There was lots to see back home at what is now called Belmond Grand Hotel Europe. A butler and the boss awaited, with a glass of champagne and a glass of my beloved beetroot juice. I remembered the oligarch who breakfasted here, day in and day out, starting with about a pint of the red stuff and seven cross-cuts of watermelon, followed by cheese and salad. Alas, he is no more, in his fifties, he succumbed to a massive heart attack, just before going out running – but then, as with another runner, Jim Fixx, who knows how much shorter his life would have been had he not tried to take care of himself?
I am here to see the hotel, and to head ten minutes along Nevsky Prospekt to Kazan Cathedral, its Orthodox interior a holy theatre of icons, lights and candles and long lines of heavily bundled-up worshippers, all ages, both sexes, waiting to ask for confession.

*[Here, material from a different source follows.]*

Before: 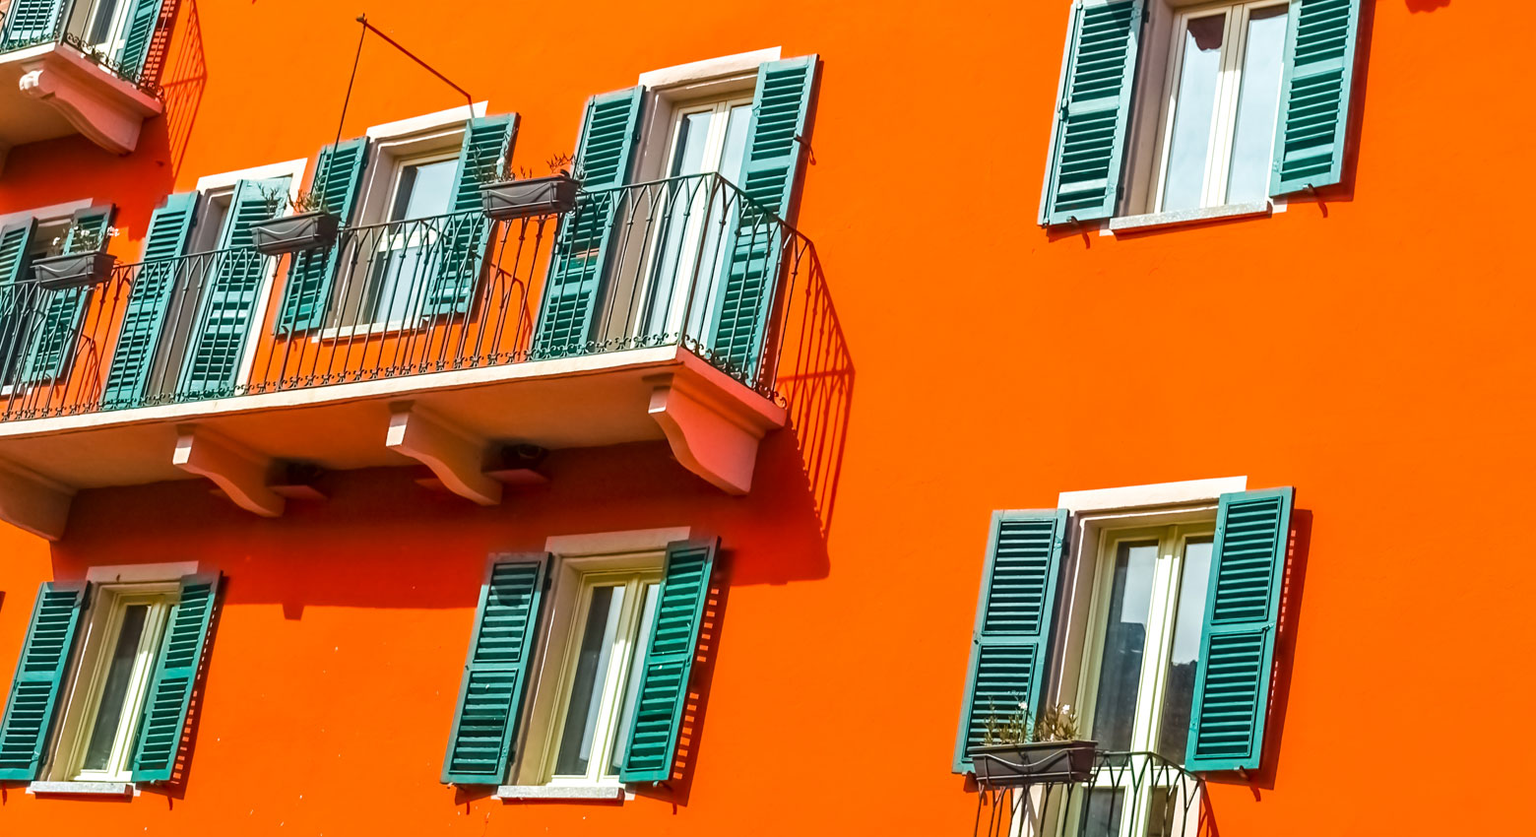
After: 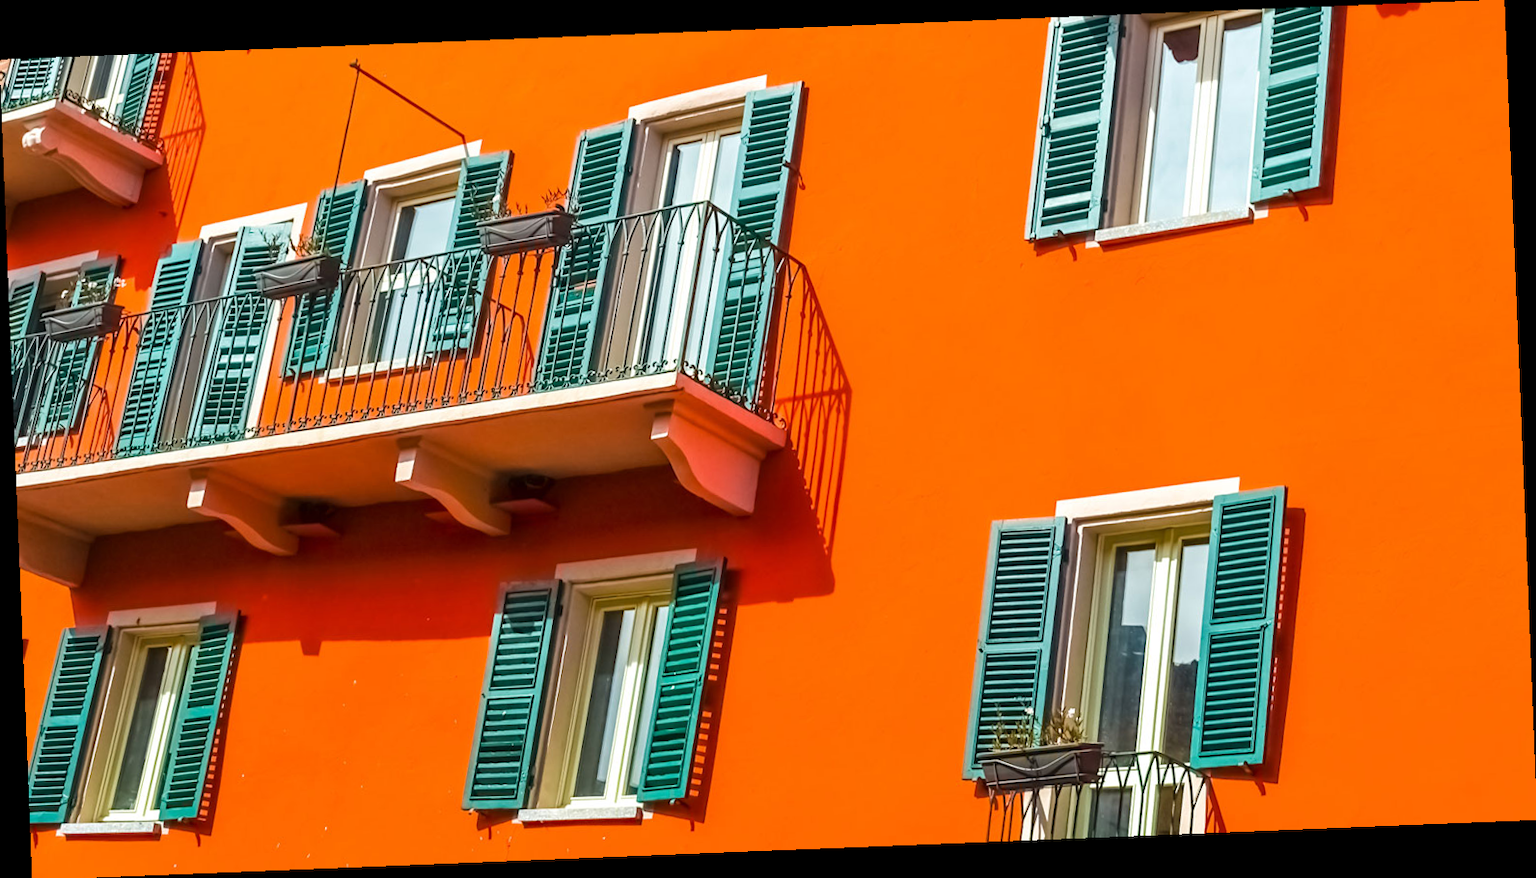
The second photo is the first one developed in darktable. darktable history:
rotate and perspective: rotation -2.29°, automatic cropping off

I am also keen to see what, if any, the effects sanctions are having on food. For Russians, costs have gone up 15 percent, but they can still get anything they want, other than delicate French cheeses, thanks to cunning importers who bring supplies via Belarus. We dine in the Caviar Bar, surrounded by Russians, many dining out here as, with the fall of ruble, they cannot afford to head – or sometimes are prevented from heading – to the South of France, Dubai or the Maldives.

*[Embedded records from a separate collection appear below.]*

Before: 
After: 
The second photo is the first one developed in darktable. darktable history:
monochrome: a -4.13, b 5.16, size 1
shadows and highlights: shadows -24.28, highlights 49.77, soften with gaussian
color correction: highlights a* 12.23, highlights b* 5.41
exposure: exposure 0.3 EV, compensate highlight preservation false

I order Chicken Kiev, and I must say that the kitchen of this 265-room luxury hotel produces the best I have ever had, served traditionally with half a garlic root, dranik, potato hash browns, and baby vegetables and melted butter. The executive chef, Ian Minnis, is Canadian, but he has been in Russia for over a decade (his wife is Russian) – he is one of only three foreigners among the total 500-strong team here.